Data excerpts:
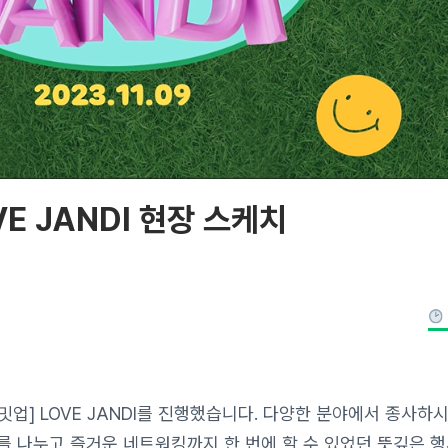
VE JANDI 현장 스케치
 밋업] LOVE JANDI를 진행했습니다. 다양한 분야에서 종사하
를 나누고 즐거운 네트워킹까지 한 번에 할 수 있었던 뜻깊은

* * *

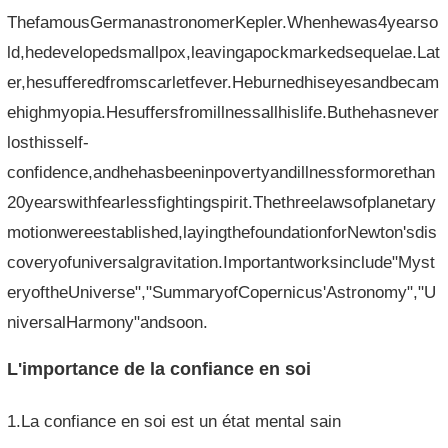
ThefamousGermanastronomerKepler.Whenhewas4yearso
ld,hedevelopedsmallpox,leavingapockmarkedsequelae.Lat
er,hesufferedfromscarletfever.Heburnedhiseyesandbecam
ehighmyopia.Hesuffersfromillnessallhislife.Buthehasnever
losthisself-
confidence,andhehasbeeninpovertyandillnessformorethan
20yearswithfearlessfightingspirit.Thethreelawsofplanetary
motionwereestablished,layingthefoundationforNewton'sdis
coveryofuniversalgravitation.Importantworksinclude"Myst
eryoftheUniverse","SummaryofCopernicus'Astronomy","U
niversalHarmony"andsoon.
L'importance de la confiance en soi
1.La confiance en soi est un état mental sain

==

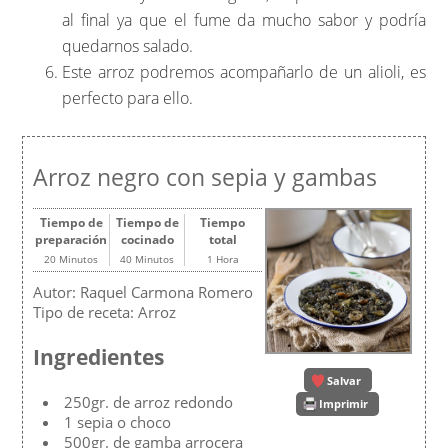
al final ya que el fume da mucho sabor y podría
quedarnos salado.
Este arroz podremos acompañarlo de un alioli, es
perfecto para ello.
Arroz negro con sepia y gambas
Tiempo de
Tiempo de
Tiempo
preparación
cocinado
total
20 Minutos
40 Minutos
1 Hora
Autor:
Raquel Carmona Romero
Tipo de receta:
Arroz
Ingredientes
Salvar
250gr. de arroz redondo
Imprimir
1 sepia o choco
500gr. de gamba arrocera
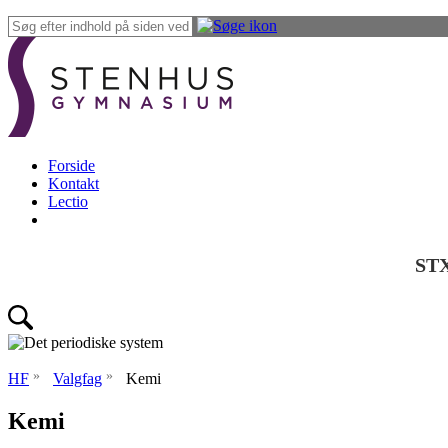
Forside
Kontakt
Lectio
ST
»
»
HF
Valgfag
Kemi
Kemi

Try it:
Reproduce the data word for word, starting at the line that contains "VE JANDI 현장 스케치" and ending at the line that contains "를 나누고 즐거운 네트워킹까지 한 번에 할 수 있었던 뜻깊은". Include both of those lines.

Your solution:
VE JANDI 현장 스케치
 밋업] LOVE JANDI를 진행했습니다. 다양한 분야에서 종사하
를 나누고 즐거운 네트워킹까지 한 번에 할 수 있었던 뜻깊은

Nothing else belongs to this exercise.